The way I achieved such compression is by mapping the possible values of all the different combinations which cells can hold to integers. If you want to investigate such a concept it's known as combinatorics in Mathematics. I then converted the base 10 integer into a higher base for string representation.
Since I am aiming for human usability (the compressed code will be typed) I used base 62 which I represented as {[0-9], [a-z], [A-Z]} from 0 to 61 respectively. I buffered the cell length when converted to Base62 to two digits. This allowed for 62*62 (3844) different cell combinations.

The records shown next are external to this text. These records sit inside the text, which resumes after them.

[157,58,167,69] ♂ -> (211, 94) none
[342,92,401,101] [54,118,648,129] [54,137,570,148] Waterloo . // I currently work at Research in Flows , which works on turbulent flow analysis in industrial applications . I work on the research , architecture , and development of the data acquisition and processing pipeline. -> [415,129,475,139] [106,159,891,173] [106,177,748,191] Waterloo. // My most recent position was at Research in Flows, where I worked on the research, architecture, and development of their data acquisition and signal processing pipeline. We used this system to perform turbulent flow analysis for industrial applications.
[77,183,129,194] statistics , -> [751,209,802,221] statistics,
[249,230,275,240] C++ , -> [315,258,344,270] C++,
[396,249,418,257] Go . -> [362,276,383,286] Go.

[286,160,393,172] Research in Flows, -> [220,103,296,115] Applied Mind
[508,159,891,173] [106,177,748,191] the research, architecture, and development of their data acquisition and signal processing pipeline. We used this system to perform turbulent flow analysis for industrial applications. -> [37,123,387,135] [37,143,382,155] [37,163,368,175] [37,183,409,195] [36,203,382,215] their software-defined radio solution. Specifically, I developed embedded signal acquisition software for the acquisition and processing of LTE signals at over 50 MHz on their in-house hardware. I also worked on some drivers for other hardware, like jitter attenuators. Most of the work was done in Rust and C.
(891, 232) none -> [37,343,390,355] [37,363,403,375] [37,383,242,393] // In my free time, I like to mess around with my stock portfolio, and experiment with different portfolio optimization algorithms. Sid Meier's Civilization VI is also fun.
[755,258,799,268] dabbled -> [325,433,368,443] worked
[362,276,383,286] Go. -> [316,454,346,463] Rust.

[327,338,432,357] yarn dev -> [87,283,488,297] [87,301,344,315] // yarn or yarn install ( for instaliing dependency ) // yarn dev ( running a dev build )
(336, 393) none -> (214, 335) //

Finally, I added a base 62 digit at the beginning of the compressed string which represents the number of columns. When decompressing the y size is used to deduce the x size from the string's length. Thus the data can be correctly decompressed with no loss of data.
The compressed string of the above example looks like this:
var uncompressed = compress(cells); // "4n0w1H071c111h160i0B0O1s170308110"
I have provided an explanation of my method to solve my problem to help other facing a similar problem. I have not provided my code for obscurity reasons.
TL;DR
To compress structured data:
Represent discrete object as an integer
Encode the base 10 integer to a higher base
Repeat for all objects
Append number of rows or columns to the compressed string
To decompress structured data:
Read the rows or columns and deduce the other from the string length
Reverse steps 1 and 2 in compression
Repeat for all objects
Unless there's some specific structure to your list that you're not divulging and that might drastically help compression, standard lossless compression algorithms such a gzip or bzip2 should handle a string of numbers just fine.
Libraries for such common algorithms should be ubiquitously available for pretty much all languages and platforms.